Training and qualification requirements are vague for Nova Scotia’s offshore wildlife observers during seismic surveys

Photo Kara Mahoney Robinson/New England Aquarium

KJIPUKTUK (Halifax) – One of the most crucial roles aboard a vessel conducting seismic testing in Nova Scotia’s offshore is that of the Marine Mammal Observer (MMO). 

They’re the folks who look out for whales, turtles, and other sensitive species, using their eyes and sensors that pick up sounds made by whales below the ocean surface.

Turns out there are no specific requirements you must meet to do that job, qualifications are high level and pretty generic.

MMOs are paid and hired by the company conducting the survey, but are independent. Work is supposed to stop immediately when there is any sign that such ocean wildlife is present.

Anybody who has been on the Halifax harbour ferry on a really foggy day can imagine how difficult a job that must be. Thick fog and big waves can make it very difficult to see a tail flick somewhere in that vast expanse of ocean.

You don’t want MMOs to make mistakes. 

The firing of arrays of air guns below sea level every 20 seconds or so increases ocean background noise levels 1000-fold over areas the size of New Brunswick. It’s very disruptive to ocean dwelling creatures who frequently rely on hearing to communicate.

Seismic blasts fired in close proximity of these ocean dwellers are incredibly loud and can physically damage their hearing.

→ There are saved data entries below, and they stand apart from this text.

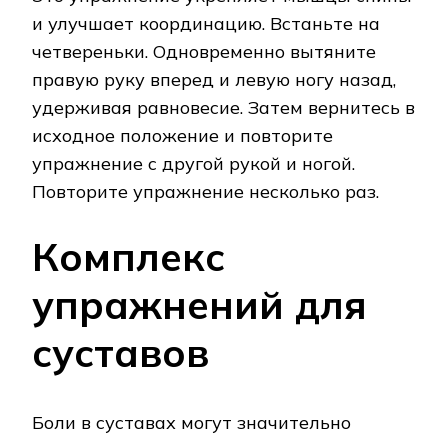
и улучшает координацию. Встаньте на
четвереньки. Одновременно вытяните
правую руку вперед и левую ногу назад,
удерживая равновесие. Затем вернитесь в
исходное положение и повторите
упражнение с другой рукой и ногой.
Повторите упражнение несколько раз.
Комплекс
упражнений для
суставов
Боли в суставах могут значительно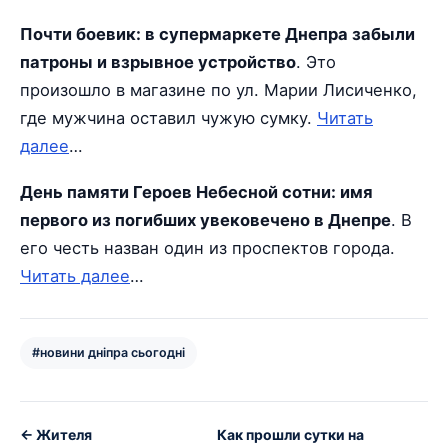
Почти боевик: в супермаркете Днепра забыли
патроны и взрывное устройство
. Это
произошло в магазине по ул. Марии Лисиченко,
где мужчина оставил чужую сумку.
Читать
далее
…
День памяти Героев Небесной сотни: имя
первого из погибших увековечено в Днепре
. В
его честь назван один из проспектов города.
Читать далее
…
#новини дніпра сьогодні
← Жителя
Как прошли сутки на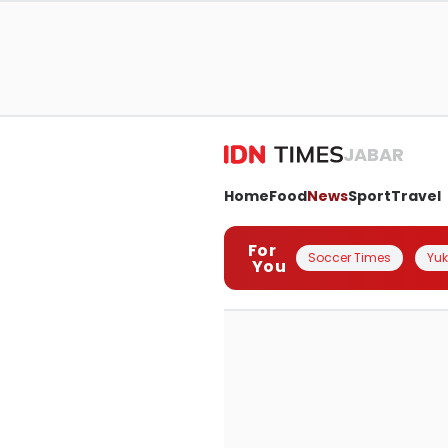
JABAR
Home
Food
News
Sport
Travel
For
Soccer Times
Yuk 
You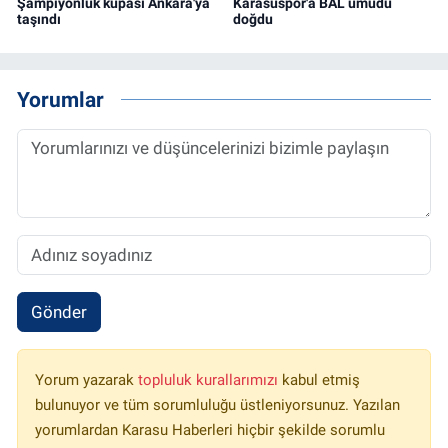
Şampiyonluk kupası Ankara'ya
Karasuspor'a BAL umudu
taşındı
doğdu
Yorumlar
Gönder
Yorum yazarak
topluluk kurallarımızı
kabul etmiş
bulunuyor ve tüm sorumluluğu üstleniyorsunuz. Yazılan
yorumlardan Karasu Haberleri hiçbir şekilde sorumlu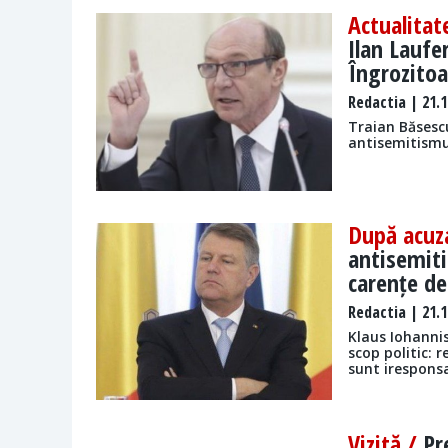
Actualitat
Ilan Laufe
Îngrozitoa
Redactia
| 21.1
Traian Băsescu
antisemitismul
După acuza
antisemiti
carențe de
Redactia
| 21.1
Klaus Iohanni
scop politic: 
sunt iresponsa
Vizită /
Pr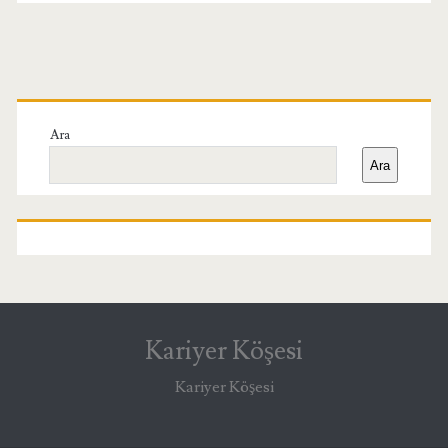
Birincil
Yan
Ara
Ara
Menü
Kariyer Köşesi
Kariyer Köşesi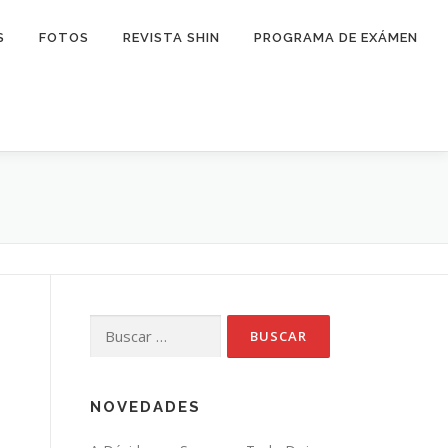
S
FOTOS
REVISTA SHIN
PROGRAMA DE EXÁMEN
Buscar:
NOVEDADES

Yet according to the Canada – Nova Scotia Offshore Petroleum Board (CNSOPB) there are no specific qualifications to work as a MMO. 

“As part of our review, we look to ensure proper use of monitoring equipment, correct ID of acoustic calls on the passive acoustic monitor, working knowledge of shut down criteria and working knowledge of local species,” writes CNSOPB spokesperson Stacy O’Rourke..

“Part of the CNSOPB review is also to seek advice from DFO marine mammal acoustic experts,” O’Rourke adds.

Recently the CNLOPB, the Newfoundland and Labrador counterpart of the CNSOPB, was criticized by both experienced MMOs and biologists for a similar lack of clarity and rigour surrounding observer qualifications.

CBC’s Patrick Butler reported that in the Newfoundland and Labrador offshore context experienced observers saw novice observers regularly miss and misidentify species.

Butler writes that in other countries, notably New Zealand and Australia, much stricter policies regarding wildlife observer qualifications are in place.

“In New Zealand, for instance, people looking to become marine observers must complete a government-certified training program. Afterward, candidates must shadow an experienced observer for at least 12 weeks before being deemed qualified,” the CBC reports.